The violence of the liquidation and the worsening conditions at Plaszow led Schindler to take additional steps to protect his workers. He told Amon Göth, the commandant of Plaszow, that he wanted to transform Emalia into a sub-camp of Plaszow, complete with barracks for his Jewish workers. Göth agreed to the idea, in part because Schindler bribed him. The first transfer of Jews to the sub-camp took place in May 1943. By the summer of 1944, more than 1,000 Jews lived there. Schindler treated the workers relatively well and provided extra food rations that he bought on the black market.
As Soviet troops approached Krakow, Schindler was ordered to break up the Jewish sub-camp at Emalia. The workers were to be sent back to Plaszow and then to other camps or killing centers. Schindler asked permission to set up a new armaments factory in Brünnlitz, located in German-occupied Czechoslovakia.
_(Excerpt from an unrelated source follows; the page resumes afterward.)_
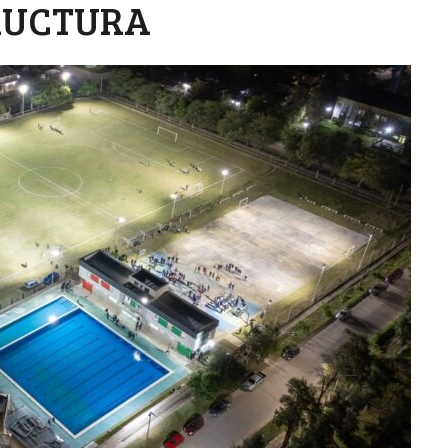
RUCTURA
He then arranged for nearly 1,100 Jews from Plaszow, some of whom had worked at Emalia, to be transferred to the new factory. On this list, he claimed, were “indispensable” workers. In the fall of 1944, the Jews were brought to the factory in Brünnlitz. The men were transferred from Gross-Rosen, and the women from Auschwitz. The Jews remained in Brünnlitz until the area was liberated by the Soviet army in May 1945.
After the war, Oskar Schindler escaped to the West. He died in October 1974 at the age of 66 and is buried in the Catholic cemetery in Jerusalem.